Fiasco at the Army War College
Did faculty members at the Army War College curtail their criticism of the Iraq war for fear of institutional retaliation?
That seems to be the bottom line in a situation I stumbled across just a few days ago. A friend passed along a 2005 e-mail note in which Steven Metz, chairman of a department at the Army War College's Strategic Studies Institute, urged several of his colleagues to blackball me because of my coverage of the Iraq war. "We all need to avoid Tom like the plague," Professor Metz advised.
I was surprised by this in particular because the last time I heard from Metz last year, he was asking me to blurb his new book on the Iraq war, which I did, as you can see here. Everyone is entitled to his own opinion, but it is more than a little disappointing for him to denounce me privately and then turn around and ask me for help selling his book publicly.
But more important is what Metz's note may say about the state of academic freedom at the Army War College. When I asked him why he would urge his colleagues to shun me, he quickly apologized via e-mail and explained that it had to do with the political climate at the college back then. In fact, he explicitly blamed the strained relationship between the Army and its civilian overseers under then-Secretary Donald Rumsfeld. "

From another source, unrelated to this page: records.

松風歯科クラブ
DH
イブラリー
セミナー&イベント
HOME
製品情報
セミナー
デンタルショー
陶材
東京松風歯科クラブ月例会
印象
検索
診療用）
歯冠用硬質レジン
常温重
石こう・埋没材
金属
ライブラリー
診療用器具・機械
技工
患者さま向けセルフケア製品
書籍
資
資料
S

t the time -- with growing sensitivity to criticism by Rumsfeld and the Army's attempt to make peace with Rumsfeld after Shinseki left -- several members of SSI had been verbally flogged after interviews with you when the stories portrayed as more critical of the administration than we intended. We were worried about what might happen to SSI, even frightened for the organization. Many of us, including me, simply stopped doing interviews. Luckily, the climate eventually changed."